Produtor rural – Seja um protagonista do desenvolvimento sustentável de sua comunidade. Procure o técnico executor do Rio Rural, no escritório da Emater-Rio em seu município, para se informar sobre o andamento das ações locais. Você também pode acessar a página da sua microbacia para obter outras informações e documentos que orientam as ações locais do programa.

Profissionais do setor agropecuário – Ajude a disseminar boas práticas agrícolas e de preservação ambiental. O Programa Rio Rural produz e divulga publicações, manuais e documentos de apoio ao trabalho de assistência técnica e extensão rural, disponíveis na Biblioteca Virtual. Profissionais podem também contribuir para as campanhas e ações em rede que são articuladas com apoio do programa.

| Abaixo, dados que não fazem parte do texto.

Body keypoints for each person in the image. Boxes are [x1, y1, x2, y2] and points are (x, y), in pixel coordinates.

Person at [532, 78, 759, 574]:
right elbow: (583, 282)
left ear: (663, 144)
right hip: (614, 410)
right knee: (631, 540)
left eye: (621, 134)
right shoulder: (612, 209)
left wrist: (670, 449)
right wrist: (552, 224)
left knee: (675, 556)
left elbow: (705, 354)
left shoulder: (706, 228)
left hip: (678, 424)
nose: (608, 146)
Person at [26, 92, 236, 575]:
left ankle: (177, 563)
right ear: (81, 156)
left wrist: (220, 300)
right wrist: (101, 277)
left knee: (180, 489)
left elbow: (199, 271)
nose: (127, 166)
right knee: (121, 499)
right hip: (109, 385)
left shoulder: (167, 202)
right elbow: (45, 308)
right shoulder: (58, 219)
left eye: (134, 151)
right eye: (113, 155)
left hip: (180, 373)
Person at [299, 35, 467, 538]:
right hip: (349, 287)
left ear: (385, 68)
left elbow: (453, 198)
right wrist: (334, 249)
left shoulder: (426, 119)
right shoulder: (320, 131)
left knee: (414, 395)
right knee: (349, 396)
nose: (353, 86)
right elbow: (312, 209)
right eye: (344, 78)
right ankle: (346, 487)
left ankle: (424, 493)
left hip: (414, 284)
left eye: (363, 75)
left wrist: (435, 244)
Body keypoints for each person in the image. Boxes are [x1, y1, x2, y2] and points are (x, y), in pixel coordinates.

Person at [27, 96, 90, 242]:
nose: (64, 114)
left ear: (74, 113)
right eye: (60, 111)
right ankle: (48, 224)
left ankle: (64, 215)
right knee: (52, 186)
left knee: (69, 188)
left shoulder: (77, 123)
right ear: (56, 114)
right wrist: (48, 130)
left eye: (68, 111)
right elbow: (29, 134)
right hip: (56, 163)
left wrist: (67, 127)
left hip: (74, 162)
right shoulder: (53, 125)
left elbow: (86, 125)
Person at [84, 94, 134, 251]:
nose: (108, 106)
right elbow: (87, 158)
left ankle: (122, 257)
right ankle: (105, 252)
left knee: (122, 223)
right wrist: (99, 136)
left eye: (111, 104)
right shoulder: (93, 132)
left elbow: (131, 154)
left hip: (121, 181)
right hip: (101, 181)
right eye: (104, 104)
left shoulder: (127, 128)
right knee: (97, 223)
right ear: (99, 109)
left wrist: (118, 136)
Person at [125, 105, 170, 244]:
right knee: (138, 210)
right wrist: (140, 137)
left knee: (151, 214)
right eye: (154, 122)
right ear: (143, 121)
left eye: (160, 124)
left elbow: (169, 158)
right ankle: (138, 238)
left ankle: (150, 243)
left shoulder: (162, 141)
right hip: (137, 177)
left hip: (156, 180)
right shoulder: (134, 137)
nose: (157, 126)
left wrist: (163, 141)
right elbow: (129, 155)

Organizações – Conheça o trabalho que está sendo feito nas microbacias e apoie as comunidades rurais em atividades para a melhoria da qualidade de vida, através de projetos de geração de renda e conservação ambiental. Cada microbacia possui um plano executivo, de acesso público, construído de forma participativa. Com base no planejamento local, o Rio Rural estabelece parcerias e integra recursos para promover o desenvolvimento rural.

Trabalhando com Microbacias
A metodologia de trabalho em microbacias hidrográficas, que vem sendo aprimorada no Brasil nos últimos 20 anos, busca a autogestão comunitária através de práticas de manejo sustentável. O entendimento de que o homem depende do ambiente para sua subsistência e para assegurar sua qualidade de vida é fundamental e permeia todas as atividades desenvolvidas em projetos de microbacias.

Uma das vantagens da adoção da metodologia de microbacias é a maior facilidade de planejamento e intervenção, quando comparada à gestão de grandes bacias hidrográficas, com toda a sua complexidade e inúmeras variáveis socioeconômicas e ambientais. Assim nasceram os projetos de microbacias, para solucionar a crescente degradação dos solos e dos recursos hídricos, provedores de bens e serviços ambientais para toda a população.

As práticas de conservação de solo e água promovidas pelo Rio Rural consolidam o reconhecimento desta metodologia como um instrumento ambiental, ampliando suas possibilidades de adoção por atores e financiadores não agrícolas.

A metodologia tem como princípios:

Descentralização: a comunidade participa da priorização das ações.
Transparência das decisões: a comunidade tem acesso às informações sobre investimentos

Fortalecimento organizacional: as formas organizativas são estimuladas à profissionalização (associativismo e cooperativismo)

Sustentabilidade: equilíbrio entre as dimensões social, econômica e ambiental
Fluxo de Trabalho
A metodologia de microbacias hidrográficas estimula a participação do produtor familiar e demais moradores de cada comunidade, que se reúnem em grupos de interesse, elegendo representantes para compor os Comitês Gestores de Microbacias (COGEM), entidades à frente das ações de desenvolvimento rural sustentável.

Os membros do COGEM realizam um levantamento das principais demandas e potenciais da microbacia, junto aos atores locais, através do Diagnóstico Rural Participativo (DRP). A partir deste primeiro documento, é construído o Plano Executivo da Microbacia (PEM), que contém as ações que serão realizadas.